• _Textauszug_:
---

Adel verpflichtet! Die Fürstin und die Prinzessin tragen dazu bei, die guten Sitten noch populärer zu machen. Mit unterhaltsamen Beispielen und Geschichten aus der Welt der oberen Zehntausend beschreiben sie, wie man sich in Gesellschaft und Privatleben korrekt benimmt und respektvoll miteinander umgeht. Ihre Botschaft: Man muss kein blaues Blut haben, um immer und überall mit perfekten Umgangsformen zu glänzen!
"Dieses Buch ist eine gute Einführung in die wichtigsten Einzelheiten der Etikette."
(Amazon-Leserrezension)
(Amazon-Leserrezension)
Frankfurter Allgemeine Zeitung | Besprechung von 06.12.2000Was würde die Auster zum Briefträger sagen?
Die Benimmregeln der Fürstin Gloria schmücken wie Perlen
Vor der Münchner Oper steht ein Doppeldeckerbus mit verdunkelten Scheiben. Die Fahrt geht nach Regensburg, wo Gloria Fürstin von Thurn und Taxis zu einer Buchparty ins Schloß lädt. Gemeinsam mit ihrer Freundin Donna Alessandra Principessa Borghese hat sie ein Nachschlagewerk über "Unsere Umgangsformen" (Falken-Verlag) geschrieben. Mit einer gewöhnlichen Lesung ist das Ereignis natürlich nicht zu vergleichen. Entsprechend zahlreich sind die handverlesenen Gäste. Im Bus schon wird Champagner gereicht, man plaudert über das Skifahren in Dubai, die Vor- und Nachteile von Snowboard oder Tennis und ruft sich "Grüß dich, Durchlaucht!" zu. Ein Herr spricht an seinem Handy Erbschaftsangelegenheiten durch: "Hallo! Ihre Frau Mutter hatte angerufen. . ." Er muß ein Anwalt sein, denn ein Anruf folgt dem nächsten: "Würden Sie", instruiert er die Sekretärin, "die Papiere von Klient X, ich kann hier nicht frei reden . . . an Notar Y, Sie wissen schon, schicken?" Für einen Augenblick taucht er aus der Telewortwolke auf und verkündet: "Ich trau' mich jetzt sogar, eine Zigarette zu rauchen." Aus einer werden drei.

---

• _Vorliegende Einträge_:
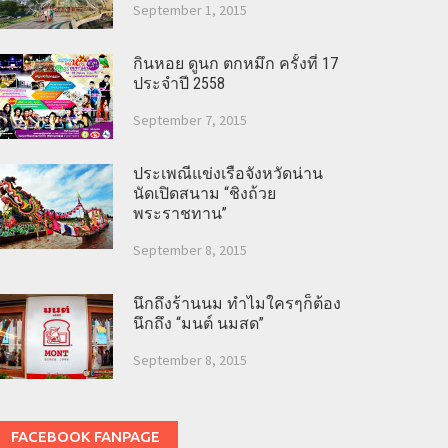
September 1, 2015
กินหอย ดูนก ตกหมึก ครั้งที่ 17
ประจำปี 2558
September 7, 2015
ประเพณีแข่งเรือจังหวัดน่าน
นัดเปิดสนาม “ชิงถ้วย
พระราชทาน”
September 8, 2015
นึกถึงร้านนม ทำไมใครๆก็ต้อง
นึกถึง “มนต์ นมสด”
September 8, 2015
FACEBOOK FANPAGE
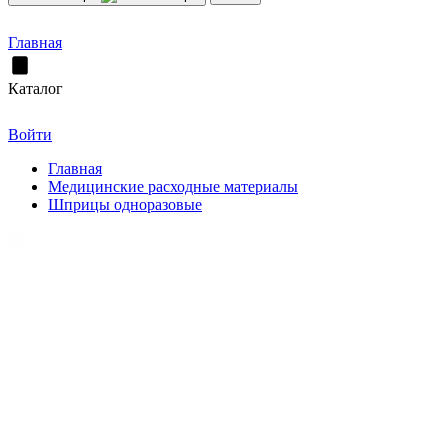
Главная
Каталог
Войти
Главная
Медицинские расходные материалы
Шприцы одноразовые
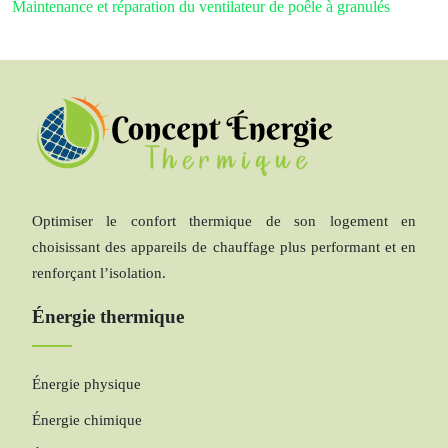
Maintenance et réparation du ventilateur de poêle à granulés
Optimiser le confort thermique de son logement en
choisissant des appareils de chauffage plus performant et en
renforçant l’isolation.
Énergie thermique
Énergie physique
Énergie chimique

---

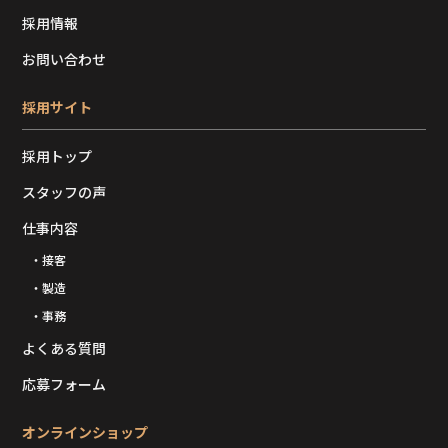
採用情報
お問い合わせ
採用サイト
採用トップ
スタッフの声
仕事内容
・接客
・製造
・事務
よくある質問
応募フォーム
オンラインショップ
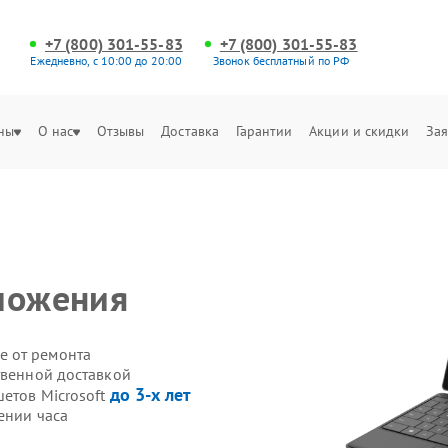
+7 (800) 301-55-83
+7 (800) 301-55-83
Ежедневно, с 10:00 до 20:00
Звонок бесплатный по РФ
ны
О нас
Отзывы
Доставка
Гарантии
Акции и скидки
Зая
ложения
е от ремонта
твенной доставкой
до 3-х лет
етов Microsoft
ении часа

---

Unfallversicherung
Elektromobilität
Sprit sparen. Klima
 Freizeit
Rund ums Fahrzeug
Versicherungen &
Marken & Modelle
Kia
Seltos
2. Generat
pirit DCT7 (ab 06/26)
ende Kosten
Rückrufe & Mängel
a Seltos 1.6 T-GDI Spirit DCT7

---

• _Zu erledigen_:
1. Welchen Grund nennt der Textauszug dafür, dass der telefonierende Herr im Bus ein Anwalt sein muss?
2. Nennen Sie alle Städte- und Ländernamen, die im Absatz des Textauszugs vorkommen, der mit „Vor der Münchner Oper“ beginnt.

• _Lösungen_:
1. Er muss ein Anwalt sein, weil bei ihm ein Anruf auf den nächsten folgt.

2.
- München
- Regensburg
- Dubai